The birds, while not spectacular, were there to say Hi. Blue-gray gnatcatcher was probably the best, but we had quail, Anna's hummers, oak titmouse, Bewick's wren, white-throated swift, wrentit, chipping sparrow, California thrasher, turkey vulture of course, black phoebe ditto, orange-crowned warbler, dark-eyed junco, bushtit, the usual suspects.
We could see the snowcaps of the Sierra, though it was hazy enough that they seemed to be floating on the eastern horizon. We also had some really funny skies overhead, with various cirrus patterns and then a stretch of pewter-plated waves, apparent upside-down rain, brushstrokes and ripples and shreds of cotton and one sort of negative contrail, a blue groove through a sparse cloud. I wonder if Duane Van Deiman was watching, and what his opinion was of that.
It was a great day for herps. Fence lizards all over the place:
-- basking, skittering, glaring at us, doing pushups, the usual fence lizard stuff. Thanks, guys!
I didn't get a shot of the northern alligator lizard lurking in a dark spot in the brush, but I did notice its dark eye, whict as it turns out is a fieldmark. Fetching, too.
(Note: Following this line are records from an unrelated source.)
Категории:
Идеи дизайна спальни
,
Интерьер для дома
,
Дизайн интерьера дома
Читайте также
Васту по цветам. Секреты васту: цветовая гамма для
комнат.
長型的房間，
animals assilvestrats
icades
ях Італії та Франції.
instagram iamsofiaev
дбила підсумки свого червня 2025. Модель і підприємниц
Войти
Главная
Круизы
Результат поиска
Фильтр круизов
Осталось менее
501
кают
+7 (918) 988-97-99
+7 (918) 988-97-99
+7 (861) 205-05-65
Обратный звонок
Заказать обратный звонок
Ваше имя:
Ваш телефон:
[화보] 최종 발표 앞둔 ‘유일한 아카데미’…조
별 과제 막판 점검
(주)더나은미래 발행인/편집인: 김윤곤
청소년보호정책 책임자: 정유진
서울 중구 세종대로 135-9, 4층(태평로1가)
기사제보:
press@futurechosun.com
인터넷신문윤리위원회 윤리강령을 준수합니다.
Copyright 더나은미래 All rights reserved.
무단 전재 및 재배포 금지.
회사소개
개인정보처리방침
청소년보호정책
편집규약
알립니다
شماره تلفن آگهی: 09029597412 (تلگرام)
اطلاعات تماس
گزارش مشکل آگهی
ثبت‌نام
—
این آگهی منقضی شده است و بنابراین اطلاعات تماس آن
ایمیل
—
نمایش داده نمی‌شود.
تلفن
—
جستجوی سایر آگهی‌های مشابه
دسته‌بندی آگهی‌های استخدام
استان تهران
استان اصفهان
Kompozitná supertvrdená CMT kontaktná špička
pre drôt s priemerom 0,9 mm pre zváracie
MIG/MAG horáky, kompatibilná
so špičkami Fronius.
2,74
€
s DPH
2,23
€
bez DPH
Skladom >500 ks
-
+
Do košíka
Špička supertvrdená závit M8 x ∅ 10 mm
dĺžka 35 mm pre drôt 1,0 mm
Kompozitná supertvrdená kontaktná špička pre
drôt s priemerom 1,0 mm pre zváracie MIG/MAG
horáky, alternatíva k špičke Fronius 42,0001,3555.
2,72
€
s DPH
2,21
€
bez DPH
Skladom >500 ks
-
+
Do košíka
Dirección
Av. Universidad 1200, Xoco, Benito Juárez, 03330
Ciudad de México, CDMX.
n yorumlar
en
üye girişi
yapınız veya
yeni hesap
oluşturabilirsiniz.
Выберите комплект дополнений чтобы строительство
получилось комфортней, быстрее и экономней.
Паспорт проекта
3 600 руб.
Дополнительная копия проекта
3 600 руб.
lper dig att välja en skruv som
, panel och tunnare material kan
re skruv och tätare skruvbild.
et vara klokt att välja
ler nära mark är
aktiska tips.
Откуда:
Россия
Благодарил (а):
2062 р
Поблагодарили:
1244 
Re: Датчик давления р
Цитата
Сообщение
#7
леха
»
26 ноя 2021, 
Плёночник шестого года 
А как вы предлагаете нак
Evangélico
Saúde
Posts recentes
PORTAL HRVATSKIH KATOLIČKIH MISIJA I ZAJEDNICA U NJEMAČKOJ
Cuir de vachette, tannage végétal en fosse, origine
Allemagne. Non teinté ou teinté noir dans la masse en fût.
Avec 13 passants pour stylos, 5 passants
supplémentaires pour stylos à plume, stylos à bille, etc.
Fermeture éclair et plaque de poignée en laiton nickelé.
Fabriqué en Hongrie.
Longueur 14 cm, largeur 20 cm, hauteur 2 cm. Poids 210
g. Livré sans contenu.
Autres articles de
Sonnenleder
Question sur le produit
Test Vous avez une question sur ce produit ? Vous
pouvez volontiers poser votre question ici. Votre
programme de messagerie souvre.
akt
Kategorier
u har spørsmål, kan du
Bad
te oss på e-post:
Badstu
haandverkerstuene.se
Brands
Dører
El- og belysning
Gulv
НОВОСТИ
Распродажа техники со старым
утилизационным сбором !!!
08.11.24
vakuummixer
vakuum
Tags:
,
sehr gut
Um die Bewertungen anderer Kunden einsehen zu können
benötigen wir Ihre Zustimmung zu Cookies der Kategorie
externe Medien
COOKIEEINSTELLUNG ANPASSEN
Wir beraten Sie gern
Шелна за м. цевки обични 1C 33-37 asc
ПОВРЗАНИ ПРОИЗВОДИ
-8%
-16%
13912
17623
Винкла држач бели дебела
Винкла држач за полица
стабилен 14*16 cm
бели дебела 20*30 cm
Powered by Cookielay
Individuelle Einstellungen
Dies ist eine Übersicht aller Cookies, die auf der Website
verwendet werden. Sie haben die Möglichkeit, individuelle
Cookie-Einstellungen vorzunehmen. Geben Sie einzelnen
One one short stretch of trail, on the southeastern slope of the mountain, we encountered five whiptail lizards. The first posed for me:
and escorted us down the trail: "Right this way, please."
The state park system has closed down most of its amenities on Mount Diablo, including the naturalist(s) and the funny little gift shop at the summit; maybe these guys are funded by the Mt. Diablo Interpretive Association, or maybe they're volunteers. Nice escort, anyway.
This is one of the whiptail species that still have two sexes.
On our last sidetrip, on the way back from Artist's Point (yeah, well) we met the cutest baby rattlesnake:
It was maybe eight inches long, very cool and collected -- just flicked its black tongue a few times, looked us over, then slowly and casually slid off the tarmac to the WPA stone wall bordering it.
In fact, the WPA work on Diablo is one of my favorite artifacts around. It includes the famous (in certain circles) Diablo Stove, a feature of better campsites in the West. I'd like one in my backyard, in fact. It's stone with cast-iron doors and grill, quite versatile and luxe.
Quite interesting (to put it diplomatically) to notice the contrast between the WPA and its works and spirit and the state of public works, especially things like parks, now.Posted at June 4, 2006 05:32 AM
Lizards make the best trail guides ever!
I absolutely love lizards. They seem like such inherently happy beings.